Chances are you aren’t reading this from a satellite-connected oil-platform, deep in the North Sea, but if you are… you’re welcome.
Almost all the HTML
pages that make up this site weigh in at under 14 kilobytes. Why does that matter? Because it’s much faster for our imaginary drilling friend.
For those downloading from the sea 🎶
It’s all terribly complicated, but 14kb is about the maximum amount of data you can wring from your first connection to a web-server. That means that if your browser can fetch the key components of the webpage in one quick, 14kb round-trip, then you won’t need to hang around waiting for the page to load as another round-trip gets underway.
This isn’t worth worrying about most of the time. But if you’re some poor soul living off a high-latency satellite connection, those round-trips add up: from laptop, to router, all the way up to a satellite in orbit, back down to a base-station, to a server… then all the way back again. Not to mention the eye-watering data fees.

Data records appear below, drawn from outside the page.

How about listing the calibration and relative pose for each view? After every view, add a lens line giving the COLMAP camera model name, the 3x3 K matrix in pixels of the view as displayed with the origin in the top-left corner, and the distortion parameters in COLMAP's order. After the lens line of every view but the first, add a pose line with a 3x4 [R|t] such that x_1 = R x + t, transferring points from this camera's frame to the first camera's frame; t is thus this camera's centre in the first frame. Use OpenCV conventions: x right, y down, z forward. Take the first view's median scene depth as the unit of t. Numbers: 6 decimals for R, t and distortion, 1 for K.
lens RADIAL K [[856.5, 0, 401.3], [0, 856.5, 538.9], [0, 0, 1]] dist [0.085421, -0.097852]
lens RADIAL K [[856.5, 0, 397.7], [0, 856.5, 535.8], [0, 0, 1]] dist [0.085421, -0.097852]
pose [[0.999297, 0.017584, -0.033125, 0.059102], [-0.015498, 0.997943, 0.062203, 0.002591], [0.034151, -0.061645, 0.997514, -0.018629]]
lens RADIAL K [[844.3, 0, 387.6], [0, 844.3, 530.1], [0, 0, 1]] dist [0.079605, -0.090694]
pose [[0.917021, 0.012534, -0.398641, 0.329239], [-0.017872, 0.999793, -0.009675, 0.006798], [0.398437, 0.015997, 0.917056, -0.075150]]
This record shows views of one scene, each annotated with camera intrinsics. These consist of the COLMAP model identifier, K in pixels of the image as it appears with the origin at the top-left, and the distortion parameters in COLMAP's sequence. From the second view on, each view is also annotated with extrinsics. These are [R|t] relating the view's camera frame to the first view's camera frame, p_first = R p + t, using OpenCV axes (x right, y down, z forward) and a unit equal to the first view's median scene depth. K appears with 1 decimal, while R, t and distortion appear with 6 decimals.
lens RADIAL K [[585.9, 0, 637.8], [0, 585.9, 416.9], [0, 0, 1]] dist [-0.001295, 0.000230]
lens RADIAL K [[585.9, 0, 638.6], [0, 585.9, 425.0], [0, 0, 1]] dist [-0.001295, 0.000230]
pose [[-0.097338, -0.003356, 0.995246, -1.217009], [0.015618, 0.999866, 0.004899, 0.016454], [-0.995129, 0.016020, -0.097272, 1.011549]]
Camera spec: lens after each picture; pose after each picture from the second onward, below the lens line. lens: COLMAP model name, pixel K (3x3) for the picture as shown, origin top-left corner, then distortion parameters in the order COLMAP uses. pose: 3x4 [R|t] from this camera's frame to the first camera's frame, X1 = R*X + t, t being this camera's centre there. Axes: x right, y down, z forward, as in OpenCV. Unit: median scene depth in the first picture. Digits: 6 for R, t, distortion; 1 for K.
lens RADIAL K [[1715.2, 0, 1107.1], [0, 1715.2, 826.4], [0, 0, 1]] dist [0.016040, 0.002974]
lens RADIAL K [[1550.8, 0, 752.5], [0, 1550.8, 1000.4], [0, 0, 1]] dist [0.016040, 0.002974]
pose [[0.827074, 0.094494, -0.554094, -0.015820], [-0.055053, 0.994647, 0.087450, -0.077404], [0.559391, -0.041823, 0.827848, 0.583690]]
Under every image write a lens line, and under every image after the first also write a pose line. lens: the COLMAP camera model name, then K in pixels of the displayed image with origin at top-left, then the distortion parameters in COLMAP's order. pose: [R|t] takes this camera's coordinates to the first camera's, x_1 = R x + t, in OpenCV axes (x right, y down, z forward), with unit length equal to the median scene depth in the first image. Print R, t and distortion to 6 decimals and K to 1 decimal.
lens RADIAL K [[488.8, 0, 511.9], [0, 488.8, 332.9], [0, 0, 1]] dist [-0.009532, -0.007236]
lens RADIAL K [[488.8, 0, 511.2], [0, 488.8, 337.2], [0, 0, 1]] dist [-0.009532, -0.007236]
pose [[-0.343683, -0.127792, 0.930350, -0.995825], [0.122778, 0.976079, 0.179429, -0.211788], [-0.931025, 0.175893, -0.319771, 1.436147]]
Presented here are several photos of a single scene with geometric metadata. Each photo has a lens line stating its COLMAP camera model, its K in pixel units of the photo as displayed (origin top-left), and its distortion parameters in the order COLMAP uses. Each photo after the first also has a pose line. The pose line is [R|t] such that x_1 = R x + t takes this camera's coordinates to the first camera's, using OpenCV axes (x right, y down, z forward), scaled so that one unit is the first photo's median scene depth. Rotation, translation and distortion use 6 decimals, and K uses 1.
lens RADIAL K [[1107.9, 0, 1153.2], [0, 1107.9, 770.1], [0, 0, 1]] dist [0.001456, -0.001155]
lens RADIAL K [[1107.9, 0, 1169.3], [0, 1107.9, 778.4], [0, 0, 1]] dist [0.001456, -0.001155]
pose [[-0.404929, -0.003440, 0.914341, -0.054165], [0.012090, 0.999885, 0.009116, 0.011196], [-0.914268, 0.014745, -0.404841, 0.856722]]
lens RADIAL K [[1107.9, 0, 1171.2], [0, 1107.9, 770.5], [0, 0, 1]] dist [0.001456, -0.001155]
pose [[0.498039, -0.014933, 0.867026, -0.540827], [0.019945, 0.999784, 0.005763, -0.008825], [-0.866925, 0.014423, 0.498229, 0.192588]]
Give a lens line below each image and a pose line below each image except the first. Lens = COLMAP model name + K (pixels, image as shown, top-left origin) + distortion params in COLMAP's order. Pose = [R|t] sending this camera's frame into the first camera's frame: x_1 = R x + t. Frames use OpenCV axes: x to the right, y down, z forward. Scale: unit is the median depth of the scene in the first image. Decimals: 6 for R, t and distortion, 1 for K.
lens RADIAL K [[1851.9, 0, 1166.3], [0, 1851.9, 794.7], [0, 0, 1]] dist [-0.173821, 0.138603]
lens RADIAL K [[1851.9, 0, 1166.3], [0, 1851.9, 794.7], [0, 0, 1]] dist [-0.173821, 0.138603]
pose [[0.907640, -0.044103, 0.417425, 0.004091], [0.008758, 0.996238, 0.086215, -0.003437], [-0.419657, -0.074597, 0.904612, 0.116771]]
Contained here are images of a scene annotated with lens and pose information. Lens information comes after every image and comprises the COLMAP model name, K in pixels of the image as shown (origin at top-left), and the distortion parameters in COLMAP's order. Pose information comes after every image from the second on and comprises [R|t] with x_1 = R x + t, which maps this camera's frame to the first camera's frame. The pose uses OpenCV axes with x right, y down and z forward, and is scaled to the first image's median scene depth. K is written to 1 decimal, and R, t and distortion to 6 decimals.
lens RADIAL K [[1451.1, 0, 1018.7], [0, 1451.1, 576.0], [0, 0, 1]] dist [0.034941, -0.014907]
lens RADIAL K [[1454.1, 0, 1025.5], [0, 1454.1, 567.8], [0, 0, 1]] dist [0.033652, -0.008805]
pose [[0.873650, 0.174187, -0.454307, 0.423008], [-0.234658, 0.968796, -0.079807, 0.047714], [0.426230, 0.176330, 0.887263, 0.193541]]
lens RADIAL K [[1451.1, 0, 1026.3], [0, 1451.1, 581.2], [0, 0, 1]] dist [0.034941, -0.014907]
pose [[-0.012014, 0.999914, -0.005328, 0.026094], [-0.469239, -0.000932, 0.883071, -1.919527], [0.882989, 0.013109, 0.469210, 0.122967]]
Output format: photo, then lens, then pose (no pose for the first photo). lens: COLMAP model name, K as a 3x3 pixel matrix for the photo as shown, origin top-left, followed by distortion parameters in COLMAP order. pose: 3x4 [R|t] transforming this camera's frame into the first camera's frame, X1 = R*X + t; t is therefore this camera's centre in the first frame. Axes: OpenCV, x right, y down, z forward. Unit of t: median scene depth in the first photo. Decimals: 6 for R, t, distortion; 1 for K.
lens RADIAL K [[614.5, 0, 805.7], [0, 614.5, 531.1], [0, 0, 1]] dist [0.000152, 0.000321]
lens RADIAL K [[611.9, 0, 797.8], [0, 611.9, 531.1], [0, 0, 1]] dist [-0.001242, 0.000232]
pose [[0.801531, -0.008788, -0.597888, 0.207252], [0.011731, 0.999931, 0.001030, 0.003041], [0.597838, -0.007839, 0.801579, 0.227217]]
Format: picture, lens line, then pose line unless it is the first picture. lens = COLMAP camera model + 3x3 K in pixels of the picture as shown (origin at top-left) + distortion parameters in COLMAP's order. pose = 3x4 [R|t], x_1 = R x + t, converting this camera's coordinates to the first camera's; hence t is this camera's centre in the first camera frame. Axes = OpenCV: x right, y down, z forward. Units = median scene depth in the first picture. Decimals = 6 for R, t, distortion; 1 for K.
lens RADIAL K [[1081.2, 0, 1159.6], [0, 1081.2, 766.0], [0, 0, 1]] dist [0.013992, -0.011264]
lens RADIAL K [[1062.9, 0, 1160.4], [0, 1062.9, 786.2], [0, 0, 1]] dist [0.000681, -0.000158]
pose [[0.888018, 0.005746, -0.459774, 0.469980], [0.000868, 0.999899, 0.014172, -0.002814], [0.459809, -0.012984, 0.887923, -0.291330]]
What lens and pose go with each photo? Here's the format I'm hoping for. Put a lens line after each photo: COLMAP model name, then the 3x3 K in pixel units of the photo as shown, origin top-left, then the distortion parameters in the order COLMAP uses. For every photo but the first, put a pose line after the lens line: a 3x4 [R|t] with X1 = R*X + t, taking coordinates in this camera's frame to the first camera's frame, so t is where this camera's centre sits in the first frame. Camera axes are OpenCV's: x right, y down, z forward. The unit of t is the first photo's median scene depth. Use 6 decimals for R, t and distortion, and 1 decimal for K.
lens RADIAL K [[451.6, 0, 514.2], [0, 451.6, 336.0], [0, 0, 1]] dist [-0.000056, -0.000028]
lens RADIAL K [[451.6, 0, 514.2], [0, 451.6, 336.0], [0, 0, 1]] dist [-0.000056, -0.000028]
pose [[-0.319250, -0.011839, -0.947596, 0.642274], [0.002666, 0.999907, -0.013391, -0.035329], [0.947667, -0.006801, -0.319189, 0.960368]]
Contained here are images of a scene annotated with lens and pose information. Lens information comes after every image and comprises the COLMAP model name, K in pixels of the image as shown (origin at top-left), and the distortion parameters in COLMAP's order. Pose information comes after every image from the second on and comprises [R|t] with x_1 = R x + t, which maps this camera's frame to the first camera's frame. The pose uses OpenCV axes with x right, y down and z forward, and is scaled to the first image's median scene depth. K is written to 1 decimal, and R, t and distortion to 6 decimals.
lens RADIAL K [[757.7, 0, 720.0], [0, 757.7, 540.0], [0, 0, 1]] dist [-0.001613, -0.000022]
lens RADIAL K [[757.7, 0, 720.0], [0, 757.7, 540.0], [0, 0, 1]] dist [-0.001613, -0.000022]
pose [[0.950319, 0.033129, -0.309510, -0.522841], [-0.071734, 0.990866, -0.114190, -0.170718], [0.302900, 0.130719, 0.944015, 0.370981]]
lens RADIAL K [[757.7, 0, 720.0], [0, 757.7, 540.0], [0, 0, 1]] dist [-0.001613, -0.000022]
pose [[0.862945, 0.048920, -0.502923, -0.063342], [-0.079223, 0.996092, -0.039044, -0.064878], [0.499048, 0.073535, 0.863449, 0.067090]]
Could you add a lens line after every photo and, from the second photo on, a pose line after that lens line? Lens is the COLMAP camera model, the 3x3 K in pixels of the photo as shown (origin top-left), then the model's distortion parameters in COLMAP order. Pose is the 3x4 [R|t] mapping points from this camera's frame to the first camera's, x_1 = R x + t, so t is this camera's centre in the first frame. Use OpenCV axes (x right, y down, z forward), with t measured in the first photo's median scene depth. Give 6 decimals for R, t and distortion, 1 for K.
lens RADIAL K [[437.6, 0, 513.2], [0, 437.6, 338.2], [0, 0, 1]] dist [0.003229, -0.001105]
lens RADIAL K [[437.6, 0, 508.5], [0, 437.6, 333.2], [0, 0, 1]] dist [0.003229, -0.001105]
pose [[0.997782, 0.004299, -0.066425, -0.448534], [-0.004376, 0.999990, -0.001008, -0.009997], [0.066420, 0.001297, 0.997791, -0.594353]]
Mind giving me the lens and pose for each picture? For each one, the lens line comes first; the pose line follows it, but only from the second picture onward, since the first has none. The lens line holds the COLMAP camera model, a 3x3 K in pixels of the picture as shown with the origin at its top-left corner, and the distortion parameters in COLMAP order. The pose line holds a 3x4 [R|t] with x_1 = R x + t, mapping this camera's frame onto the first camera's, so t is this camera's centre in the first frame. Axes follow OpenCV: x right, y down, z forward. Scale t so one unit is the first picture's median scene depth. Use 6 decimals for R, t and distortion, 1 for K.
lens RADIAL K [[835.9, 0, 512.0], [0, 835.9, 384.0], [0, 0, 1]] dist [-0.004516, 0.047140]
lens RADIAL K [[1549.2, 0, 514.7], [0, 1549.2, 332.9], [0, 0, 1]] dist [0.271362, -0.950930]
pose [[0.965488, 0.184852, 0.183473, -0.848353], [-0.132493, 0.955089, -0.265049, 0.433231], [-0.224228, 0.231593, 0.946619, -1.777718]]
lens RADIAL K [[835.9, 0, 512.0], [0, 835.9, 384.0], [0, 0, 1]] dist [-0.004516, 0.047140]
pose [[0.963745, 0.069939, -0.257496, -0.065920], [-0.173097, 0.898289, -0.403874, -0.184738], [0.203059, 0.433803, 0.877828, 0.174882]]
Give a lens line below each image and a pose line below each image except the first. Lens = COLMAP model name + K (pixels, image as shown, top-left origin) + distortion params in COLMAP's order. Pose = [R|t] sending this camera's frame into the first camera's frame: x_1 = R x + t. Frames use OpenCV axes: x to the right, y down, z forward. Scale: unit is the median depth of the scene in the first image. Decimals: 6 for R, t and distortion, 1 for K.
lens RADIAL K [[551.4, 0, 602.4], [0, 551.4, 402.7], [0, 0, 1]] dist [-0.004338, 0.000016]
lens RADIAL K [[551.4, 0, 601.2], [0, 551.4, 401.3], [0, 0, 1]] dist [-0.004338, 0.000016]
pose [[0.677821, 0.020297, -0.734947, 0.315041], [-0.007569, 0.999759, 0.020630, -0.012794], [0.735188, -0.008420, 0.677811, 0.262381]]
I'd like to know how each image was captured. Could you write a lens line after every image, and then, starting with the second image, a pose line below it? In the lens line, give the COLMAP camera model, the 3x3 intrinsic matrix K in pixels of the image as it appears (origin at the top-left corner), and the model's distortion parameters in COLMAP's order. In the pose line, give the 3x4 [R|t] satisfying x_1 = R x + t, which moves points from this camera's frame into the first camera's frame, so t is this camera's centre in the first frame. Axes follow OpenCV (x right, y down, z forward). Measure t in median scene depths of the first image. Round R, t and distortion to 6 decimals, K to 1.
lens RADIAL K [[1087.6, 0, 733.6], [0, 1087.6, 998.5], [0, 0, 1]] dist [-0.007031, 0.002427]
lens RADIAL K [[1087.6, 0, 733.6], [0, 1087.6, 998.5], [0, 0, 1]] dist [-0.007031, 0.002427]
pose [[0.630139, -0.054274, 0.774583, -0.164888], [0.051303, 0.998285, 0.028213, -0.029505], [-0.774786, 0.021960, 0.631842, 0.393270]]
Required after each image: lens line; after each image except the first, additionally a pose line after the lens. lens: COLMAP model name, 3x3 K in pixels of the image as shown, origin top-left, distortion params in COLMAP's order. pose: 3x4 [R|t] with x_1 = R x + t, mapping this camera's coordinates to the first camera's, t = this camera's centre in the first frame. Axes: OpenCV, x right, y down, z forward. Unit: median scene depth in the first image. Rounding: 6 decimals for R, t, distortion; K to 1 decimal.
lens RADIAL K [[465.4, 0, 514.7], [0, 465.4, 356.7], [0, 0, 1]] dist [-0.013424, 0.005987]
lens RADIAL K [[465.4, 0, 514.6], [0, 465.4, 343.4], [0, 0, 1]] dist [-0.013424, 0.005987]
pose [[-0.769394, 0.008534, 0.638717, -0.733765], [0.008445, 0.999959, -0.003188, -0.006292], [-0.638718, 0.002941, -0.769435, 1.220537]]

I’ll admit, I don’t expect the deep-sea-oil-rig-engineer demographic to be a massive part of this site’s audience, but it’s good to build something that is as accessible as possible, whatever connection you’re on. Nearly 100 million people came online for the first time last year, and most of those were on laggy mobile connections and slow hardware. Why waste their money, time and battery-life on junk?
More than that, limitations are good. Less is more, and killing your darlings - be they <HTML>
tags or superflous adjectives - is a healthy practice for any creator. The magic 14kb mark is a precise, achievable target to aim at when building the site.
“I saw the best webpages of my generation driven mad by React components”
We get better at things when we have these sorts of clearly-defined and tangible goals. It contextualises decisions and provides a yardstick against which to measure the importance of things. Do I really need this chunk of Javascript here? Could this glob of inline css
be squidged into a stylesheet?
I ended up writing a quick bash
script to tighten up the measure-tweak-evaluate loop. All it does is cycle through the directory of webpages and flag up those over 14kb, but that’s all it needs to do. You can download the script here
And this screenshot? Exactly 14kb, of course.
The real work, the editing, is what comes next. And in that spirit of brevity, I’ll end here.